Extracted material:
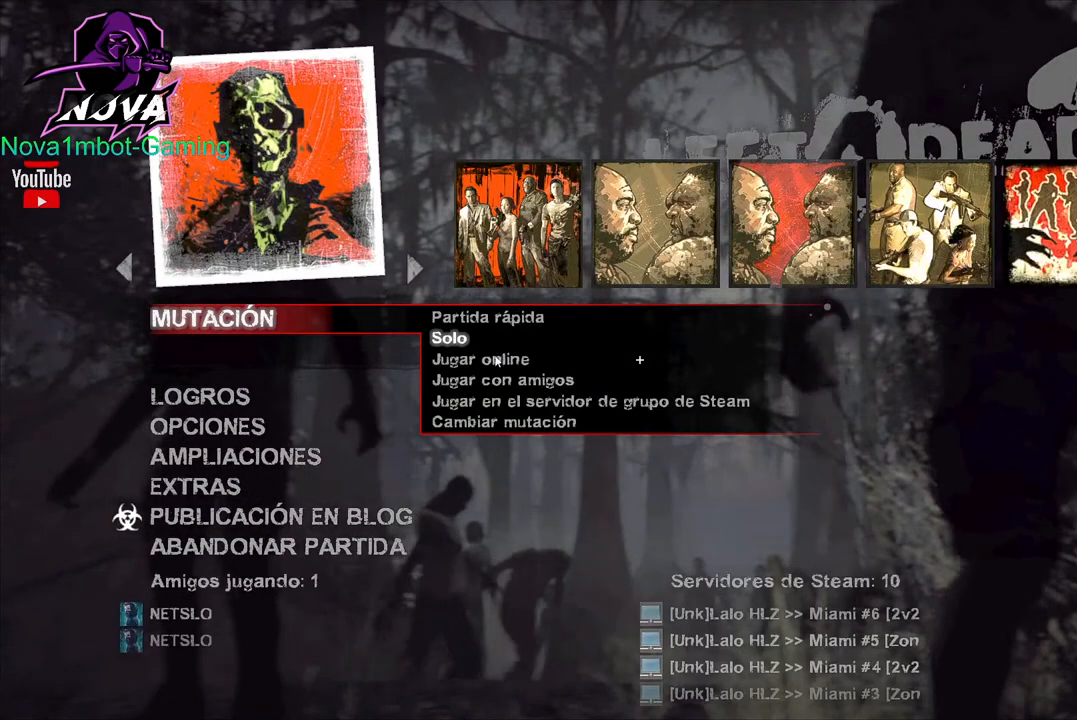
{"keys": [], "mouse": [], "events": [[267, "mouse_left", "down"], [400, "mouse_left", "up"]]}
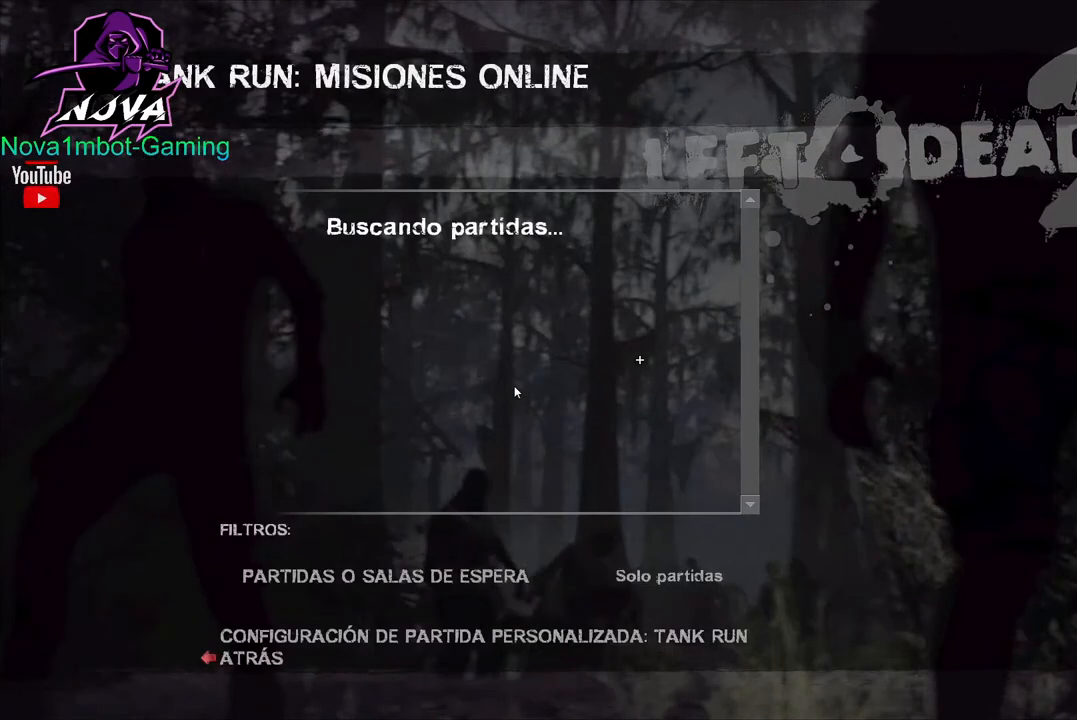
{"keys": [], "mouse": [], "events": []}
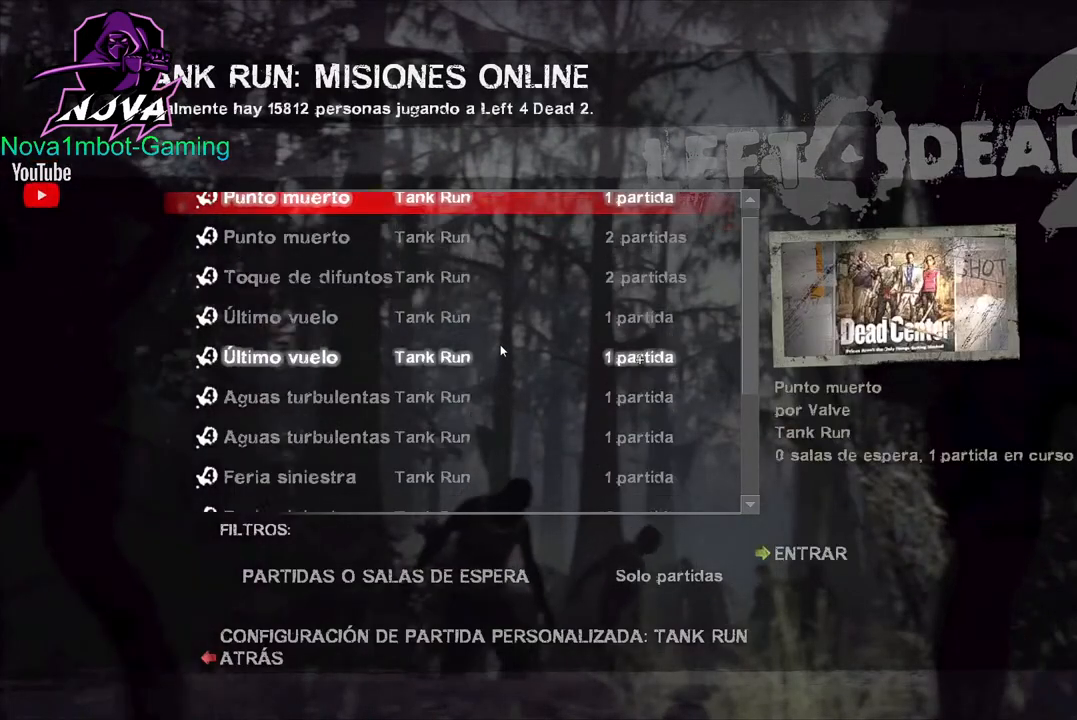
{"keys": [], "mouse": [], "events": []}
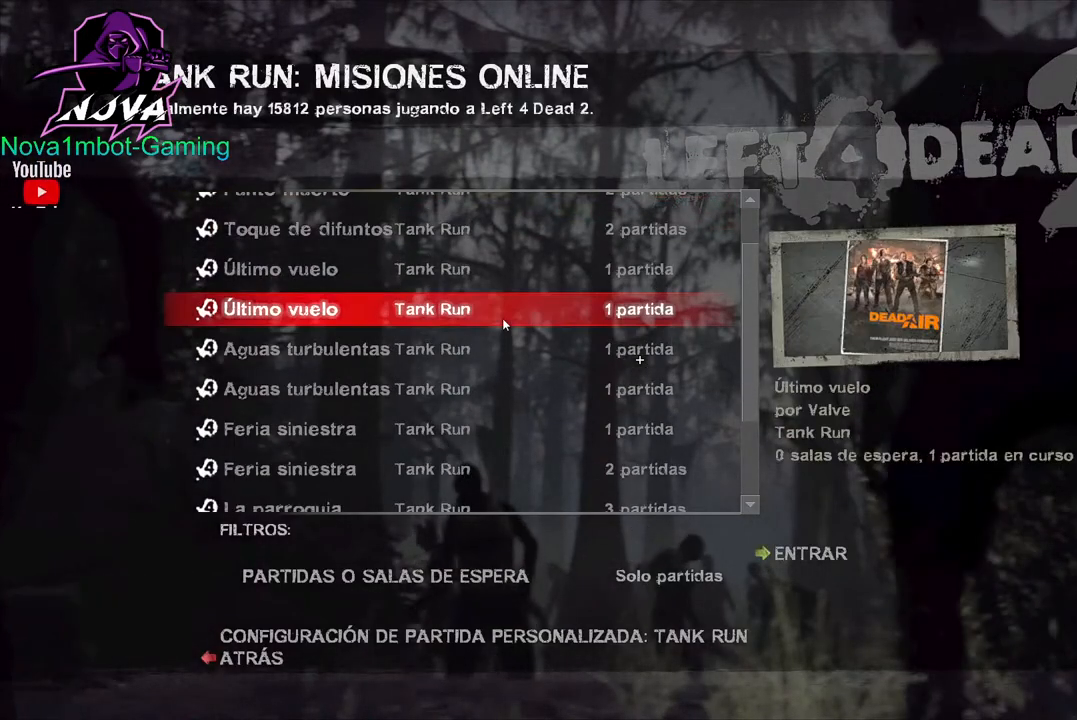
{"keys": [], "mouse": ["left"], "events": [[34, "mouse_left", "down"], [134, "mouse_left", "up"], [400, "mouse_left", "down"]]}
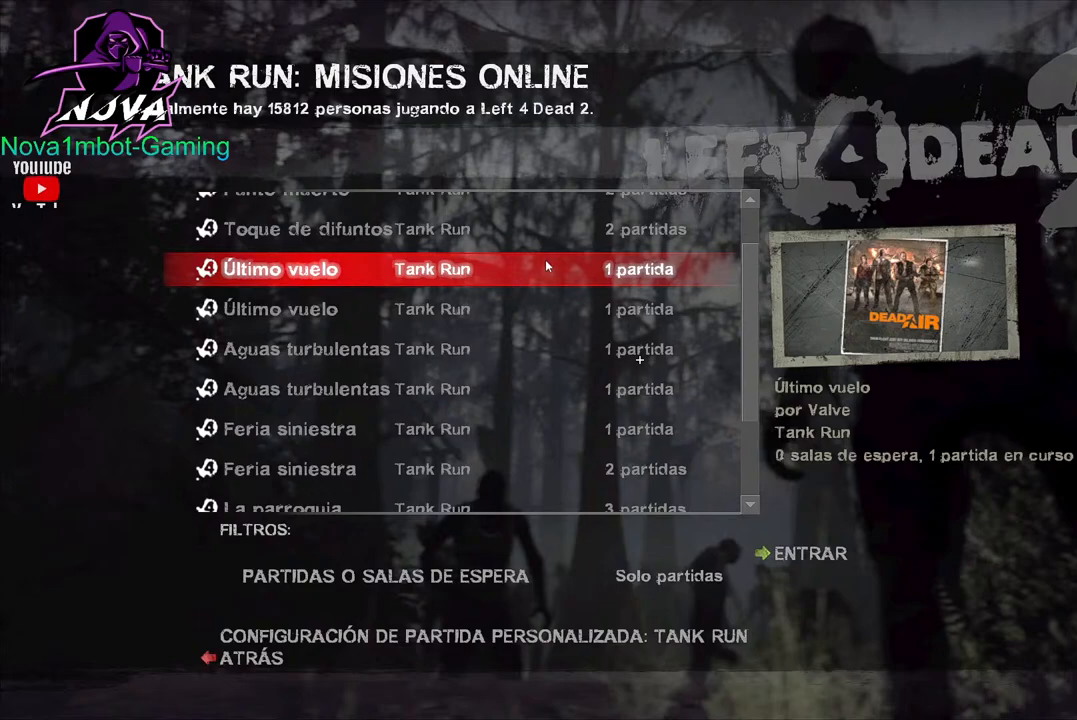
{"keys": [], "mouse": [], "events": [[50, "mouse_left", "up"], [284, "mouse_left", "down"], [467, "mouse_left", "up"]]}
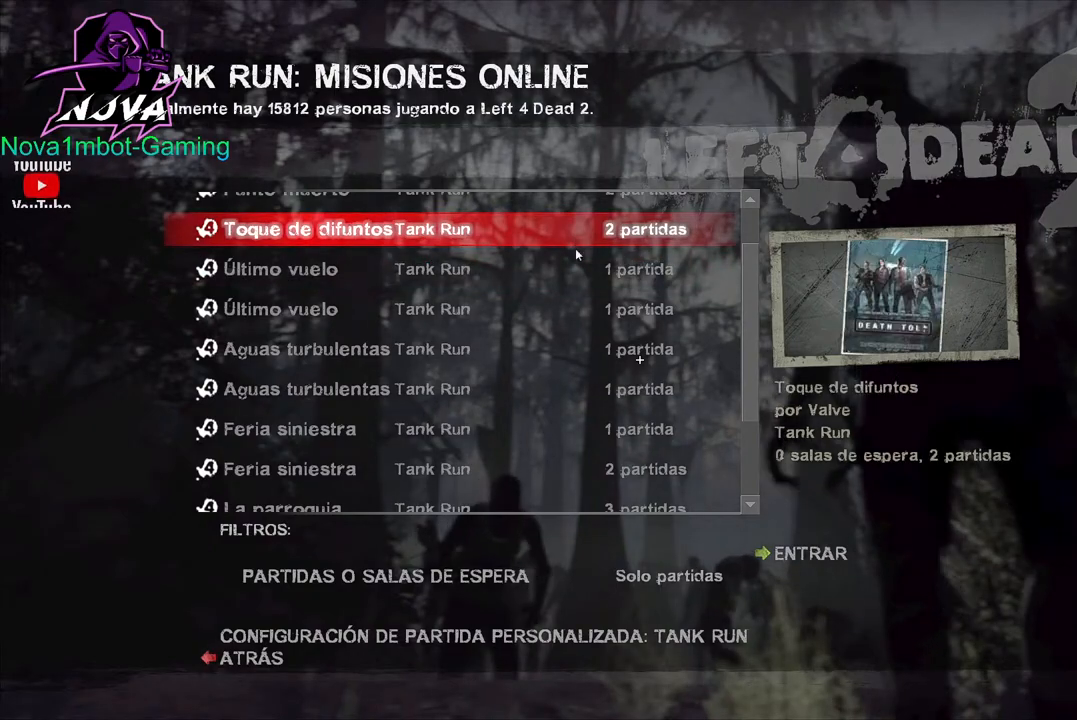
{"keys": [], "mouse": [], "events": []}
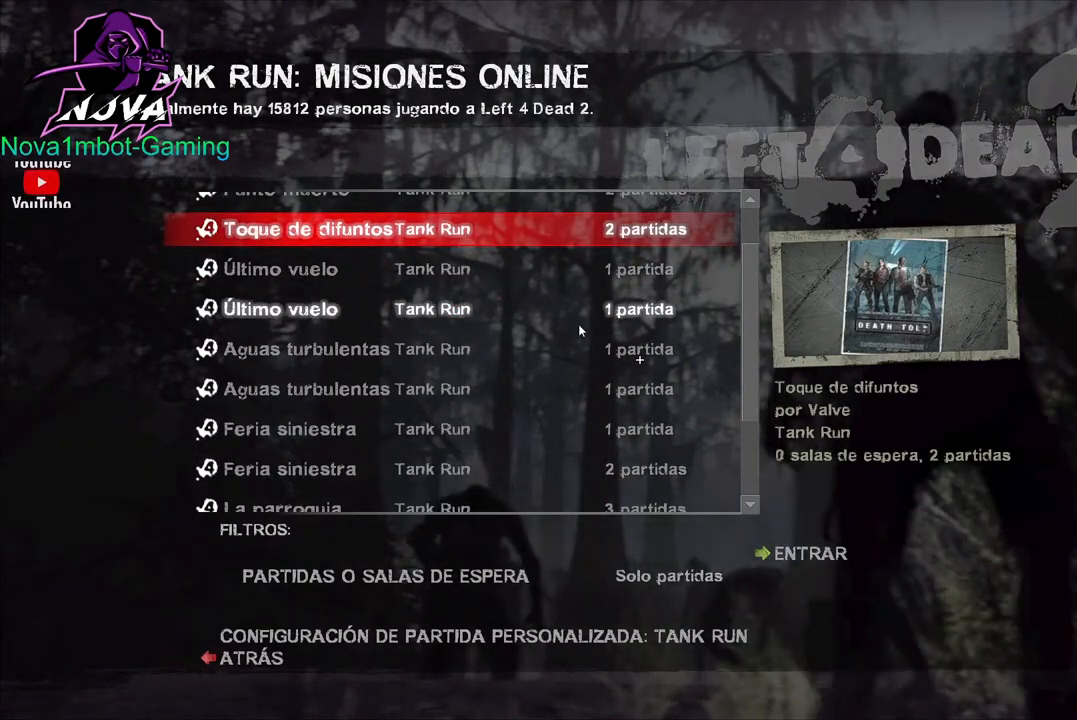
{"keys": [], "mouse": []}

What you will do: Retype the data word for word and keep the pictures out of it.

Solution to this task:
{"keys": [], "mouse": [], "events": [[267, "mouse_left", "down"], [400, "mouse_left", "up"]]}
{"keys": [], "mouse": [], "events": []}
{"keys": [], "mouse": [], "events": []}
{"keys": [], "mouse": ["left"], "events": [[34, "mouse_left", "down"], [134, "mouse_left", "up"], [400, "mouse_left", "down"]]}
{"keys": [], "mouse": [], "events": [[50, "mouse_left", "up"], [284, "mouse_left", "down"], [467, "mouse_left", "up"]]}
{"keys": [], "mouse": [], "events": []}
{"keys": [], "mouse": []}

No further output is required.